Exactly the line that contains "middle pip: (331, 301)" and the lines following it to the end of the data are to be reproduced, and nothing more.

==== Material for this exercise

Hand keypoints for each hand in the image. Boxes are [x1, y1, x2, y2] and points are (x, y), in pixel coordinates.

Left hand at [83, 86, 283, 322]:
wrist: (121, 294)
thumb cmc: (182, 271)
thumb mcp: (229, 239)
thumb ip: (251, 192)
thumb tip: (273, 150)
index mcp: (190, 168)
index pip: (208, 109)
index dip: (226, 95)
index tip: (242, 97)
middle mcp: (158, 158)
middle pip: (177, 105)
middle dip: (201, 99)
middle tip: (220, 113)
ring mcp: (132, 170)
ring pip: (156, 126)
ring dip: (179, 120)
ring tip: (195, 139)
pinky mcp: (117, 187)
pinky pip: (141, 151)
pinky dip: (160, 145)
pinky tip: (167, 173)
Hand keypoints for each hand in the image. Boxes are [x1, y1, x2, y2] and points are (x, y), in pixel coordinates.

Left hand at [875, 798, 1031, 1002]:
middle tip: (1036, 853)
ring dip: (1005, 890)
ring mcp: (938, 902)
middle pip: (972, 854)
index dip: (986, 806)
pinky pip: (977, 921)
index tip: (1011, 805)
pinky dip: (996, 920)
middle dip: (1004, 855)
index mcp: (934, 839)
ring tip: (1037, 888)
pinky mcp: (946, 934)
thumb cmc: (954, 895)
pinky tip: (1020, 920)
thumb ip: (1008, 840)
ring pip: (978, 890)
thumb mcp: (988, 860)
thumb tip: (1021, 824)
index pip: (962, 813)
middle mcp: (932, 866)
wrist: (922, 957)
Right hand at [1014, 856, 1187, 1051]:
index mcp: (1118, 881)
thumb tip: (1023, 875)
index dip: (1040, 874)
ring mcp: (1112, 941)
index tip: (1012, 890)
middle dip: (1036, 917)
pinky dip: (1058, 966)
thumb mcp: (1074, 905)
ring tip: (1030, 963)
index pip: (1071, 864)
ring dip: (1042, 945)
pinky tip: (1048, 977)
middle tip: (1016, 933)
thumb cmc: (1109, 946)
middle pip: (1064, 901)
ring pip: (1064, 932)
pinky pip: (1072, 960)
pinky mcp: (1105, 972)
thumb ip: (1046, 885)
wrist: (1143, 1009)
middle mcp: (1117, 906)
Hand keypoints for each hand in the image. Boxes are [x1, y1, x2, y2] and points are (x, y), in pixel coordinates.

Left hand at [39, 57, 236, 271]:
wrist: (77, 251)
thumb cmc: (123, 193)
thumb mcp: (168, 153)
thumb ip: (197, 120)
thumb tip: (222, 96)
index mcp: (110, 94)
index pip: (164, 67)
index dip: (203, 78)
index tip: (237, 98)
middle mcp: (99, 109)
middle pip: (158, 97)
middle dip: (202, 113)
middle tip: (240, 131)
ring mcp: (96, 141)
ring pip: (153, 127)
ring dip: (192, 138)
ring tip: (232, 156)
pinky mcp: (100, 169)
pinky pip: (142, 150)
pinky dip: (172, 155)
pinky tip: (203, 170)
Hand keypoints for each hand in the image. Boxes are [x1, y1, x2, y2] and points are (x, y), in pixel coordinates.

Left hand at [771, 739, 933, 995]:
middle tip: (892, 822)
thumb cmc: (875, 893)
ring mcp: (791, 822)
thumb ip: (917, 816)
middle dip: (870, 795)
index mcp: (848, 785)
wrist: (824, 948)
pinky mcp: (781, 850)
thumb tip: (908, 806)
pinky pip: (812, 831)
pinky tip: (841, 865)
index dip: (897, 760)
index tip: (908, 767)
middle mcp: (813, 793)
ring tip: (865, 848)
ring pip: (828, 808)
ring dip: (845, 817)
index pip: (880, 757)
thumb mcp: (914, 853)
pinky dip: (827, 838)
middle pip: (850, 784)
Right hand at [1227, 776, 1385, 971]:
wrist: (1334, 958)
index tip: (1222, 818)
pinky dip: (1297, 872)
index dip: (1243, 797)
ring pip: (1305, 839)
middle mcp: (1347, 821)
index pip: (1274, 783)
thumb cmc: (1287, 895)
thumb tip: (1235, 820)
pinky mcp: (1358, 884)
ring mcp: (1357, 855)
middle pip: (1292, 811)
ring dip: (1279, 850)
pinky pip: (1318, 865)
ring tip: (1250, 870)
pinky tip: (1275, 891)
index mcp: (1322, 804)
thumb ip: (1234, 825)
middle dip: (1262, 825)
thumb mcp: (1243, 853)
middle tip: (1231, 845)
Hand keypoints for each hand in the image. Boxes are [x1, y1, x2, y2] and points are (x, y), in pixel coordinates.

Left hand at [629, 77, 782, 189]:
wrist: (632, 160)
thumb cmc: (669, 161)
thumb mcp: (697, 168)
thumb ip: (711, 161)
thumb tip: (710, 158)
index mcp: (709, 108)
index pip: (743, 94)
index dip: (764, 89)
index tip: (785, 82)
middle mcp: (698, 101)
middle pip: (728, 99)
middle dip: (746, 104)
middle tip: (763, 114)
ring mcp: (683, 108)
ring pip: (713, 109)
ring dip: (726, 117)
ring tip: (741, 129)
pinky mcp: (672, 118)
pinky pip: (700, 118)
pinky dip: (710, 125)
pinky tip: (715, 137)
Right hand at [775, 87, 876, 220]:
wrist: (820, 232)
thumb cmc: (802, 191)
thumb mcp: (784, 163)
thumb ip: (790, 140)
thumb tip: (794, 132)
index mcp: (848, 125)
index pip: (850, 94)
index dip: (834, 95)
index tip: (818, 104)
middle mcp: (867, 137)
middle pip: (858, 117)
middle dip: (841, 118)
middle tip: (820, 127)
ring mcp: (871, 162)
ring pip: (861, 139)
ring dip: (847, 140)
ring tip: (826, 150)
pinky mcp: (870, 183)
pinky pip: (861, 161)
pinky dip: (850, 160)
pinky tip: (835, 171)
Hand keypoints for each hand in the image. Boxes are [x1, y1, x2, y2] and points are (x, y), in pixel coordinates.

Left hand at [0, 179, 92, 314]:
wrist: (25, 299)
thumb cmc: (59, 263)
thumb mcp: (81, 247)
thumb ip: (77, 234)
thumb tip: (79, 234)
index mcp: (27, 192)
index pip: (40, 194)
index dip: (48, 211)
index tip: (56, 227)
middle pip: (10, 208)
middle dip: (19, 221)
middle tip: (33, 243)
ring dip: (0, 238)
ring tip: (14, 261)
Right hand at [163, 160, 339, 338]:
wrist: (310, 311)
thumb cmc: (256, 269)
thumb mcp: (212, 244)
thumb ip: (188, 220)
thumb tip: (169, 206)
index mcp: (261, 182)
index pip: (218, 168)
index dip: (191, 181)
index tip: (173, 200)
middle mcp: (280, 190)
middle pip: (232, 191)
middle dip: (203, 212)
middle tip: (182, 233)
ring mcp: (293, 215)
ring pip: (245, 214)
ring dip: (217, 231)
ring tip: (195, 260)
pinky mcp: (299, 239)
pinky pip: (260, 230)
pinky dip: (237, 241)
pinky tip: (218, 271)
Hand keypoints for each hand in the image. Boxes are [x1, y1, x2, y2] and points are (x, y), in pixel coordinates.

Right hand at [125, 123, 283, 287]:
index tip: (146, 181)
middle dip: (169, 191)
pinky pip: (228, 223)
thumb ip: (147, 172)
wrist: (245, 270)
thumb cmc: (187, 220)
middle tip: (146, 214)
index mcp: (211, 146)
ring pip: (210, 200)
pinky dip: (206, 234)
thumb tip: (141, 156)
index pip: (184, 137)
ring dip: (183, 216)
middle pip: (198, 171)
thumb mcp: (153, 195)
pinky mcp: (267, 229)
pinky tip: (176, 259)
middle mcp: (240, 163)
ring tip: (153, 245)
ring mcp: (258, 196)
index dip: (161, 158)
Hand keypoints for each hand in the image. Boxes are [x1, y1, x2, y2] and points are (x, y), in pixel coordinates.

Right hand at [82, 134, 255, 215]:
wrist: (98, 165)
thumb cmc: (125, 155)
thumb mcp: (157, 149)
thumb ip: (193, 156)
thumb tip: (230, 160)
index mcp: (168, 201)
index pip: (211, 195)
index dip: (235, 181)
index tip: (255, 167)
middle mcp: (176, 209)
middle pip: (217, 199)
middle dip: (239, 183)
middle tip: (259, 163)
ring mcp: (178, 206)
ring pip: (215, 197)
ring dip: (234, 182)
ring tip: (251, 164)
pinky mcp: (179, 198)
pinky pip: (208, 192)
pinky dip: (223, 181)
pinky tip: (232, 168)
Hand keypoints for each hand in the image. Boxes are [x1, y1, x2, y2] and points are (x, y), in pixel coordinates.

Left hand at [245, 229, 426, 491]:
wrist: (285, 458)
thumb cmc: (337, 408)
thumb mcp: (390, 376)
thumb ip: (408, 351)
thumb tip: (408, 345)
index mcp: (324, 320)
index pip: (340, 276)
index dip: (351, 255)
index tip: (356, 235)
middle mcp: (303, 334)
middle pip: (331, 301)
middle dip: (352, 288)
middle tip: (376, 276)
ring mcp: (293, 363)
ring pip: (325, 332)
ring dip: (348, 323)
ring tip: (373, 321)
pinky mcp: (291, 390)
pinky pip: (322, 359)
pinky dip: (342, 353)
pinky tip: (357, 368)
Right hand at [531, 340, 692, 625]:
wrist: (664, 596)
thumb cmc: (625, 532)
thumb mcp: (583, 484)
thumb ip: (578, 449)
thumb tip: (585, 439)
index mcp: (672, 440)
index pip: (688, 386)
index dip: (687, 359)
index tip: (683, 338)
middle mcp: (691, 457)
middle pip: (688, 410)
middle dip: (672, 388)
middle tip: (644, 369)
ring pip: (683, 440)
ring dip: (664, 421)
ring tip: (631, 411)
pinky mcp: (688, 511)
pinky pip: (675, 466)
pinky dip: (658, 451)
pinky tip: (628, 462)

========

* Answer to this problem:
middle pip: (331, 301)
middle dip: (352, 288)
middle tip: (376, 276)
ring mcp: (293, 363)
ring pip: (325, 332)
ring dip: (348, 323)
ring tip: (373, 321)
pinky mcp: (291, 390)
pinky pip: (322, 359)
pinky dip: (342, 353)
pinky tip: (357, 368)
Right hand at [531, 340, 692, 625]:
wrist: (664, 596)
thumb cmc: (625, 532)
thumb mcp: (583, 484)
thumb ip: (578, 449)
thumb tip: (585, 439)
index mcp: (672, 440)
index pip: (688, 386)
index dip: (687, 359)
index tip: (683, 338)
middle mcp: (691, 457)
middle pip: (688, 410)
middle dip: (672, 388)
middle tip: (644, 369)
ring pip: (683, 440)
ring dip: (664, 421)
ring tip: (631, 411)
pinky mcp: (688, 511)
pinky pip: (675, 466)
pinky dip: (658, 451)
pinky tip: (628, 462)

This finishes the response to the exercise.